Extrait fourni —
■ ■ ■ ■ ■

Ah ! Les profs... Toujours en grève ou en vacances, vous dit-on, alors même que les plus critiques ont finalement calqué leur calendrier sur celui de l'année scolaire... Mais nous ne sommes plus à une contradiction près...
Pas sûr qu'après avoir s'être glissé dans cette Salle des Profs germanique, l'on enviera encore leurs vacances, leurs dix-huit heures par semaine de travail (sourire très ironique) et leur grève perpétuelle.
Parce que ce qui se noue outre-Rhin ressemble furieusement à ce qui se passe en France.
En forme de thriller irrespirable prenant sa source dans le soupçon et les non-dits, dans le clash entre les bonnes intentions et la réalité du terrain.
En forme de mise en scène d'une jeune prof de bonne volonté et intègre dans l'oeil du cyclone, dans une école comme lieu d'angoisse et de délation faisant écho au noir passé du pays.
En oscillant entre les places de victime et de bourreau avec cette héroïne du quotidien, que la caméra alerte de Ilker Catak ne lâchera finalement jamais, nous perdrons nos repères et nos certitudes en même temps qu'elle à mesure que l'atmosphère se tend et que le vernis du système se craquelle.

■ ■ ■ ■ ■

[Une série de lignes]
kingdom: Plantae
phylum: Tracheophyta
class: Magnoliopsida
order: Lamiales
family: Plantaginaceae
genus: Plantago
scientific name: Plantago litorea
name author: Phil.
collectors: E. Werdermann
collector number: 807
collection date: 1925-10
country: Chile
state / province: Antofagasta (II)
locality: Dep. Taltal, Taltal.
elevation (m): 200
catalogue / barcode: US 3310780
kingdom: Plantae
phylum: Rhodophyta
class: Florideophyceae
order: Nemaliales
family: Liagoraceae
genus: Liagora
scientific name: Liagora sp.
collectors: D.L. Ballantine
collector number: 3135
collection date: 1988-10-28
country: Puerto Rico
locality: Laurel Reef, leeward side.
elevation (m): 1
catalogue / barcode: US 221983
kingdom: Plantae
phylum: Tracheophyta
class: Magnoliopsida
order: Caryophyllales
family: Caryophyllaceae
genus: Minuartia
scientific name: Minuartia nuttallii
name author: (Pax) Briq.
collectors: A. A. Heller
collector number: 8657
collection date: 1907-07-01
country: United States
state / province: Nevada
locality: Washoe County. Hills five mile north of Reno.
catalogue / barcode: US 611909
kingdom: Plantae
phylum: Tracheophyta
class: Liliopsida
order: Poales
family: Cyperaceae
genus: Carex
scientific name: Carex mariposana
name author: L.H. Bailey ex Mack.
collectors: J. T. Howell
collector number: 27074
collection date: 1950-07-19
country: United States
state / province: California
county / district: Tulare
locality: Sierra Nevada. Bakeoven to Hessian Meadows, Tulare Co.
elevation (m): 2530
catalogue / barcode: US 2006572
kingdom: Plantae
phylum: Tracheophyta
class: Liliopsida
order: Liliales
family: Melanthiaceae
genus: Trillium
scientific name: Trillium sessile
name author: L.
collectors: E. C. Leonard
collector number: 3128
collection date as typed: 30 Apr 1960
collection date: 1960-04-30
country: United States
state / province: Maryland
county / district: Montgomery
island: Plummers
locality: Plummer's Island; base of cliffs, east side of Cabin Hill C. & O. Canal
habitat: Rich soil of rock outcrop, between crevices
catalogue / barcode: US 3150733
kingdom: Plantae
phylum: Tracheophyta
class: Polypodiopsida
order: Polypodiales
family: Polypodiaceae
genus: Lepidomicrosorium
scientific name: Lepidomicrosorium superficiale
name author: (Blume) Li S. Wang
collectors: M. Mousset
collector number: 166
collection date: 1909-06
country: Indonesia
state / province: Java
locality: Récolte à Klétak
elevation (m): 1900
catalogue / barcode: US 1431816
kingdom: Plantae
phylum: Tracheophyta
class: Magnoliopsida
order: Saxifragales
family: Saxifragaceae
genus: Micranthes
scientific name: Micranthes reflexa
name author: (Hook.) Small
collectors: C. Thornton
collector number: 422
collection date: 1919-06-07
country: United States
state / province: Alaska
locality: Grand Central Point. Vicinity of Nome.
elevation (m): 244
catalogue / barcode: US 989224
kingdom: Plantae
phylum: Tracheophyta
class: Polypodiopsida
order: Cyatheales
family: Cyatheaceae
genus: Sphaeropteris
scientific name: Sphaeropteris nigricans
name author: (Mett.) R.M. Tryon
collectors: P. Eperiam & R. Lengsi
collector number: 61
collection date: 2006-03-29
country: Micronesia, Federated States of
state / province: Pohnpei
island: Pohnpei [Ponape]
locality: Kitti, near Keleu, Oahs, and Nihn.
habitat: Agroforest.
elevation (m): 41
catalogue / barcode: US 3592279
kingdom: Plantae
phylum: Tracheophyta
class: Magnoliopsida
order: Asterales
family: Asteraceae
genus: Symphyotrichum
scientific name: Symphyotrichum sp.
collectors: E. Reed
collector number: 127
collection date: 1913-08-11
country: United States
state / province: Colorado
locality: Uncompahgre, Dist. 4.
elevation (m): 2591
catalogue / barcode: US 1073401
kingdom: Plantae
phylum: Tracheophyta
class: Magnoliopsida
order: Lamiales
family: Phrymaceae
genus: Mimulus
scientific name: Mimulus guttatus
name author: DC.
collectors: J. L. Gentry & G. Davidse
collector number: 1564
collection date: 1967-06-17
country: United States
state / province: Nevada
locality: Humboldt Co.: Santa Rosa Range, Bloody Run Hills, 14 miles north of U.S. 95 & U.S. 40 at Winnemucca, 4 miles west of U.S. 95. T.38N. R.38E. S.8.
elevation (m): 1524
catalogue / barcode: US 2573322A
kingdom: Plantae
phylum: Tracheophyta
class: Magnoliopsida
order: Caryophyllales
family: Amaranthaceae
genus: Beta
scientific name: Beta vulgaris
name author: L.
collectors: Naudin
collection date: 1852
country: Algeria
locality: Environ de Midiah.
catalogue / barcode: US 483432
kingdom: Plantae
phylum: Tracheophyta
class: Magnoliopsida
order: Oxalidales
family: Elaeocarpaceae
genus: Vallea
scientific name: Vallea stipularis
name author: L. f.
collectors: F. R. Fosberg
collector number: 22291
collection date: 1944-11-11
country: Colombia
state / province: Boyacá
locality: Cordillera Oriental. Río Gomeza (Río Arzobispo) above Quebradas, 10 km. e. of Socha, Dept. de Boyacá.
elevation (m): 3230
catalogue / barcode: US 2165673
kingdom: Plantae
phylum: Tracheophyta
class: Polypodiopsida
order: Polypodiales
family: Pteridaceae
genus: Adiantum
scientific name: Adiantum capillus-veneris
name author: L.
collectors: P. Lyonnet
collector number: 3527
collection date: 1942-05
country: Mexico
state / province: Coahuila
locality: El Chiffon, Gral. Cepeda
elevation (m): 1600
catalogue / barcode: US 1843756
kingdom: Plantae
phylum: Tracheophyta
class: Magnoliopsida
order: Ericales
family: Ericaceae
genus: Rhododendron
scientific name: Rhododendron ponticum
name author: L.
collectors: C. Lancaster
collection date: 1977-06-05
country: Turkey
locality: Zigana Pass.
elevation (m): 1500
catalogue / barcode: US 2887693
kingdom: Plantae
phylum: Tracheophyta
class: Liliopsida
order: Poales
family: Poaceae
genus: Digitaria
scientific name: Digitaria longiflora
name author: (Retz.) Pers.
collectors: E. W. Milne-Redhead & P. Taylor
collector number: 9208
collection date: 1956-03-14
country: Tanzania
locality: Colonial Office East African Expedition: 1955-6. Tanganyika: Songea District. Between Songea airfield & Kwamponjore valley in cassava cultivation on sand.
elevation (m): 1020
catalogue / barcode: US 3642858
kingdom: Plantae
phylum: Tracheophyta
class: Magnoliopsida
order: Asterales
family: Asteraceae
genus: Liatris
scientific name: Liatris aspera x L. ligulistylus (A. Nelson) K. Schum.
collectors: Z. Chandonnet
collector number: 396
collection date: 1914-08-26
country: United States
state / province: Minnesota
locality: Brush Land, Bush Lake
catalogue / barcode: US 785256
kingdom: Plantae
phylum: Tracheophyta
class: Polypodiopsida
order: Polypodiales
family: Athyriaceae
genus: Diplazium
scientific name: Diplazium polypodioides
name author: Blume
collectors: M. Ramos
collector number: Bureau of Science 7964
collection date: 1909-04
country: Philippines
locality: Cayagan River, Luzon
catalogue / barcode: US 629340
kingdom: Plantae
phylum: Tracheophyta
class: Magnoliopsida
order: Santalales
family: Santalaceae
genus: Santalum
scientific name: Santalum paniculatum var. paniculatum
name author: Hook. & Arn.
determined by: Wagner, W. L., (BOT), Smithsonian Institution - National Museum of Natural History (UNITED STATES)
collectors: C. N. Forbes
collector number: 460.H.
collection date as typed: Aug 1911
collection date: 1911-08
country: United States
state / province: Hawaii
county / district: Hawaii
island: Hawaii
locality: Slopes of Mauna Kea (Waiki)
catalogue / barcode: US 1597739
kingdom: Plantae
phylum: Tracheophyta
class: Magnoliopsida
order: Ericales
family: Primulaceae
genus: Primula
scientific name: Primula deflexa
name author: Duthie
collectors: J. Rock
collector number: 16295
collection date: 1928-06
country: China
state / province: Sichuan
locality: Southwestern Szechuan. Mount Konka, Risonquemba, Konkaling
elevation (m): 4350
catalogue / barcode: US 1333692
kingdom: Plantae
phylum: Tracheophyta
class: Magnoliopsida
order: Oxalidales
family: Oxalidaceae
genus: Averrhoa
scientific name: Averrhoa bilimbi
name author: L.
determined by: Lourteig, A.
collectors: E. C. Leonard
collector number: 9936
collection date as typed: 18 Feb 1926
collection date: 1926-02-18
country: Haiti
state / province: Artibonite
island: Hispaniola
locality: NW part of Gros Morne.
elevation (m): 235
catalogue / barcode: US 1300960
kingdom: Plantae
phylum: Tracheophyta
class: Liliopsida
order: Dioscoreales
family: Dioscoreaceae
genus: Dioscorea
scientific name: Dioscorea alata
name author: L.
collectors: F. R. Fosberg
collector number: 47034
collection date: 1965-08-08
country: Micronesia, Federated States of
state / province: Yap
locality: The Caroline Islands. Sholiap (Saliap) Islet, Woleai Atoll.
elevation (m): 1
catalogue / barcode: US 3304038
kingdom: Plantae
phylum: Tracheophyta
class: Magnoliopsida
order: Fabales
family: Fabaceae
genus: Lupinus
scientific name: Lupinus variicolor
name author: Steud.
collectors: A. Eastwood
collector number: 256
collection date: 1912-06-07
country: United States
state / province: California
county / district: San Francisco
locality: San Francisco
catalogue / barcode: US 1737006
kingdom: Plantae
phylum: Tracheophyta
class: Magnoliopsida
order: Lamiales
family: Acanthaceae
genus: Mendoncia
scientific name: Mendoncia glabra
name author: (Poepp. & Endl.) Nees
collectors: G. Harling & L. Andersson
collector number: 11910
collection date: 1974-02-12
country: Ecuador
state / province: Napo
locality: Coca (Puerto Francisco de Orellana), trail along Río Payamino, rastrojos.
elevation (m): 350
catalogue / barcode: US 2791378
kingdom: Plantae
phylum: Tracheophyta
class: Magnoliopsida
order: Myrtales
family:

■ ■ ■ ■ ■

Exercices —
a) Recopiez fidèlement, dans l'extrait fourni, le passage allant de « Ah ! Les profs... » jusqu'à « passe en France. ».
b) Reproduisez à l'identique, parmi les lignes des données fournies, le passage allant de la ligne qui contient « country: Indonesia » jusqu'à celle qui contient « state / province: Pohnpei », ces deux lignes comprises.

Réponses par exercice —
a)
Ah ! Les profs... Toujours en grève ou en vacances, vous dit-on, alors même que les plus critiques ont finalement calqué leur calendrier sur celui de l'année scolaire... Mais nous ne sommes plus à une contradiction près...
Pas sûr qu'après avoir s'être glissé dans cette Salle des Profs germanique, l'on enviera encore leurs vacances, leurs dix-huit heures par semaine de travail (sourire très ironique) et leur grève perpétuelle.
Parce que ce qui se noue outre-Rhin ressemble furieusement à ce qui se passe en France.

b)
country: Indonesia
state / province: Java
locality: Récolte à Klétak
elevation (m): 1900
catalogue / barcode: US 1431816
kingdom: Plantae
phylum: Tracheophyta
class: Magnoliopsida
order: Saxifragales
family: Saxifragaceae
genus: Micranthes
scientific name: Micranthes reflexa
name author: (Hook.) Small
collectors: C. Thornton
collector number: 422
collection date: 1919-06-07
country: United States
state / province: Alaska
locality: Grand Central Point. Vicinity of Nome.
elevation (m): 244
catalogue / barcode: US 989224
kingdom: Plantae
phylum: Tracheophyta
class: Polypodiopsida
order: Cyatheales
family: Cyatheaceae
genus: Sphaeropteris
scientific name: Sphaeropteris nigricans
name author: (Mett.) R.M. Tryon
collectors: P. Eperiam & R. Lengsi
collector number: 61
collection date: 2006-03-29
country: Micronesia, Federated States of
state / province: Pohnpei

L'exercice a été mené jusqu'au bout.